→ EXERCISE DESCRIPTION
Repeat exactly, and only, the lines below starting at the line that contains "tilt_deg: -11.5" and ending at the line that contains "f_number: 2.2", inclusive of both.

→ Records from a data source
====

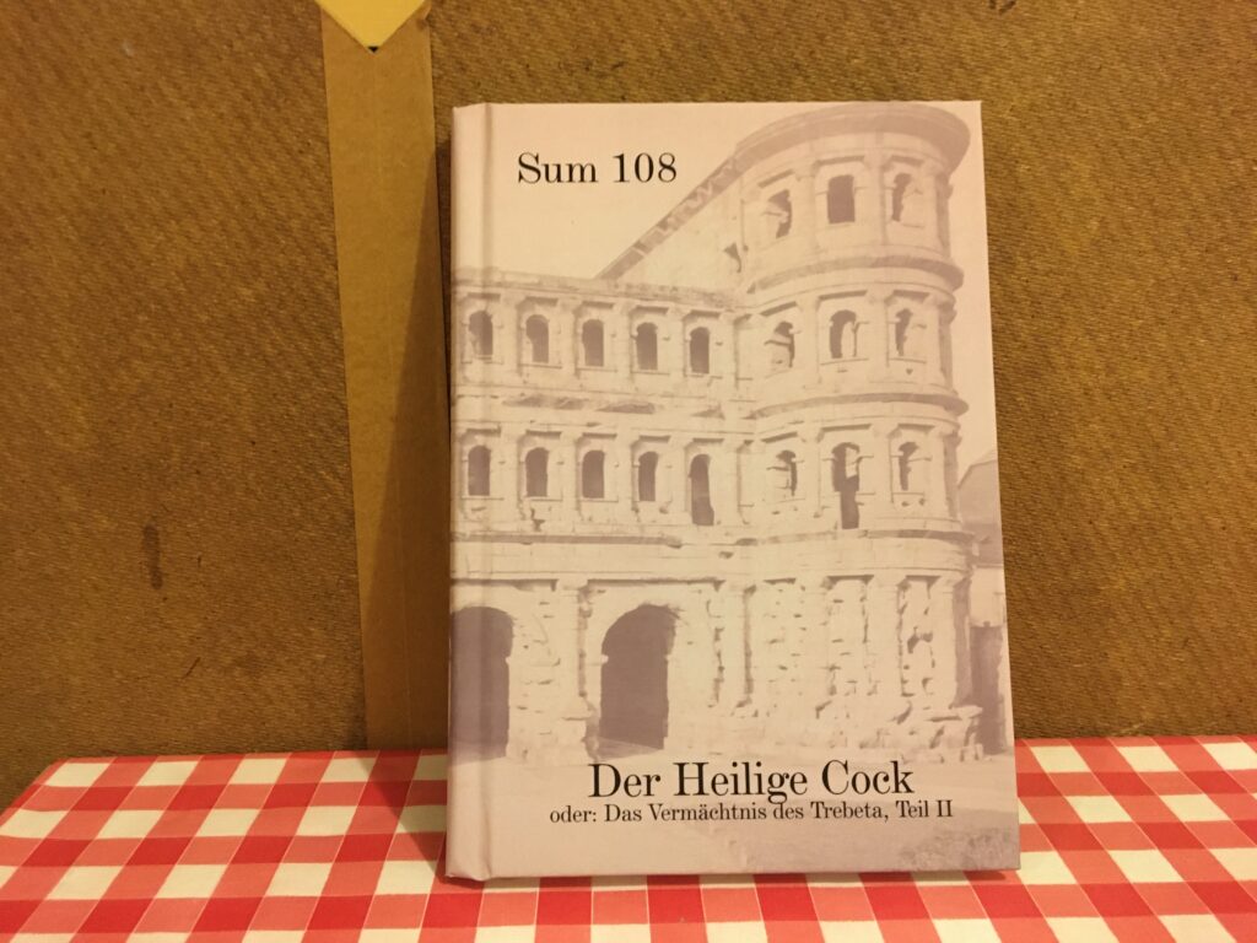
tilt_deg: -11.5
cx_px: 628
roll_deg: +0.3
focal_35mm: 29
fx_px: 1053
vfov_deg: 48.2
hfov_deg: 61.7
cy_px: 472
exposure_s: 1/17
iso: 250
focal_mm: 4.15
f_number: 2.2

====

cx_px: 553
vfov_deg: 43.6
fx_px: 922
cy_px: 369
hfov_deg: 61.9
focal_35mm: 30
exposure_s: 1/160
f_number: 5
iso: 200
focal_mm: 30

====

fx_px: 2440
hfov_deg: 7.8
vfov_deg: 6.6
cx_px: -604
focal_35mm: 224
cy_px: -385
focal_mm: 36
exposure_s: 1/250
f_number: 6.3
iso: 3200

====

→ FINISHED EXERCISE
tilt_deg: -11.5
cx_px: 628
roll_deg: +0.3
focal_35mm: 29
fx_px: 1053
vfov_deg: 48.2
hfov_deg: 61.7
cy_px: 472
exposure_s: 1/17
iso: 250
focal_mm: 4.15
f_number: 2.2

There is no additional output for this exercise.